Here is Great-Grandfather Jules Macaire on a bob-tail polo pony around 1930.
I never met him. He died at a relatively young age. A polo accident when he was only 35 left him paralysed on one side, and it affected his health.
He ran a riding academy out of a small stables in Neuilly. During the war, the academy and horses were confiscated. When the war finished, he went back to teaching riding and polo. His son took over when his health failed, but never really made a success of the riding school. When Jules died, his son (my husband's father) moved the ponies to the Bagatelle club in Paris, then sold the stables for a pittance to a developer for apartment buildings.

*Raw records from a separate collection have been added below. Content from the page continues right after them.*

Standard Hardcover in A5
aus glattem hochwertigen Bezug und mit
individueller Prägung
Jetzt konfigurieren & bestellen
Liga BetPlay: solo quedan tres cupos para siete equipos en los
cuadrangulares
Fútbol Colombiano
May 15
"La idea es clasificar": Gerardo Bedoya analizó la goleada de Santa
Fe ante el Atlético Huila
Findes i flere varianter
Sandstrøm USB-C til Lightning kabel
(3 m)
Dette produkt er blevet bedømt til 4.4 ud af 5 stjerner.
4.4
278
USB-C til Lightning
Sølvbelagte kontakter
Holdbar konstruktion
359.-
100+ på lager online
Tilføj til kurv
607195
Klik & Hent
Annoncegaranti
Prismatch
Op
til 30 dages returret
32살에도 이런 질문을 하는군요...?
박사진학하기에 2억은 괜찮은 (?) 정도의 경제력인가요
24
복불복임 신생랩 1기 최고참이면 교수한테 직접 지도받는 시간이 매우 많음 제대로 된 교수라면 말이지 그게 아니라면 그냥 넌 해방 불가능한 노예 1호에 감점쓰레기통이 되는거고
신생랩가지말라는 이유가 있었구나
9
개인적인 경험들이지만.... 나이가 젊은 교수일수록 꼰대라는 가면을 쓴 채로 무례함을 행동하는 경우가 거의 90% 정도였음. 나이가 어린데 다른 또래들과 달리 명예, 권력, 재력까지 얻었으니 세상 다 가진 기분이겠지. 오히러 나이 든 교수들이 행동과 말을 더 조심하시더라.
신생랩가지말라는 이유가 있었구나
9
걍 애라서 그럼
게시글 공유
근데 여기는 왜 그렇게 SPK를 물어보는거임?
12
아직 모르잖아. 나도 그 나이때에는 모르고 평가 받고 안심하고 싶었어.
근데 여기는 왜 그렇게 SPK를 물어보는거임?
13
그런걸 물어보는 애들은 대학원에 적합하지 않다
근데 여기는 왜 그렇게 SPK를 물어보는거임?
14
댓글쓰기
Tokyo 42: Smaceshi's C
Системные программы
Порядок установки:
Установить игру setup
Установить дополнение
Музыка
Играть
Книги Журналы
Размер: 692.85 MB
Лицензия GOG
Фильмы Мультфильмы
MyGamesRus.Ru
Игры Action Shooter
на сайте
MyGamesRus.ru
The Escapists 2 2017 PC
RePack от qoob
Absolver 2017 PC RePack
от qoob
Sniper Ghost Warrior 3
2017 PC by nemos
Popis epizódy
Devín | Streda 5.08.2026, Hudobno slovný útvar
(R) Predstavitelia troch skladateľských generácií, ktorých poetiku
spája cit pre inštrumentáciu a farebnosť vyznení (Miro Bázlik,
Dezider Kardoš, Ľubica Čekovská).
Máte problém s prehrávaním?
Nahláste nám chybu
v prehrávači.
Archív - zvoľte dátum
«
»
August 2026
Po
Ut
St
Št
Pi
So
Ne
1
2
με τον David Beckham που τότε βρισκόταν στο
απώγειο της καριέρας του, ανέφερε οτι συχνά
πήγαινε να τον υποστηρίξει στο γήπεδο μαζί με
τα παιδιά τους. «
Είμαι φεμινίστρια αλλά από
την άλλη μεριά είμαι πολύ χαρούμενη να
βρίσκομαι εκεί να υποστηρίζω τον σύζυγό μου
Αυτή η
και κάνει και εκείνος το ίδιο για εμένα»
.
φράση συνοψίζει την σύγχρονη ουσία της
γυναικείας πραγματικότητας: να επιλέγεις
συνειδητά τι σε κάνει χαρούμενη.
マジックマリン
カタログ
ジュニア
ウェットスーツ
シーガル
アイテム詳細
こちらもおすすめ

Family fortunes move up and down. I can follow my husband's family fortune as it slowly sank. War, health problems, and financial mismanagement depleted the fortune, and today, of the riding stables and farm they once owned, there is nothing left. It's sad. Only a few pieces of furniture remain that speak of bygone days. A bronze statue of two horses, an ebony table inlaid with ivory, a few knick-knacks. And a photgraph with a broken frame.
8 comments:
How unfortunate. A very poignant posting.
I can see why you are a writer. That post pulled the reader in and tied it up very neatly at the end.
I have to relate though. My family in MD owned a large, lare amount of land. My grandparents sold it in 1985. One piece became a riding academy for 20 years. Not too long ago it was sold for millions to a land developer and he put a huge development on the land. You do feel like a big part of your history is gone forever.
But the courage, the skill, the love remains,Sam.
The closing of your post ...
Only a few pieces of furniture remain that speak of bygone days. A bronze statue of two horses, an ebony table inlaid with ivory, a few knick-knacks. And a photograph with a broken frame.
... Would make the great start to a novel.
My family had to flee from the Russians and leave behind land in what's now Poland, and a house in an eastern Germany town we didn't even want back after the reunion when we saw in what bad state of repair it was. Sure, my mother played with the thought, by my brother and I told her off, and so did our cousins. Some memories come with too great a price tag.
Travis - don't get me started...
LOL
Gabriele, that must make for a lot of painful memories. Like you say - the price tag is often very high.
My grandfather was an artisan glass carver from the Austrian-Hungarian empire. He'd carve those gorgeous cut glass goblets and crystal bowls and mirrors with designs.
But one by one... over the years... they all broke. Now there's scarcely anything left but memories.
And every time one of them was broken, the the many movings across country, there'd be this huge guilt, like it was one more chink out of the legacy.
I guess anyone's lucky to leave much of anything behind that lasts...
I'm more than a day late and a dollar short here, but I had to comment on how cool it is you have the picture and the history. Yes we live in the present, but the past and our history are us too.
Very cool picture. BTW, I caught the Thursday 12 at KateR's blog. Very nice.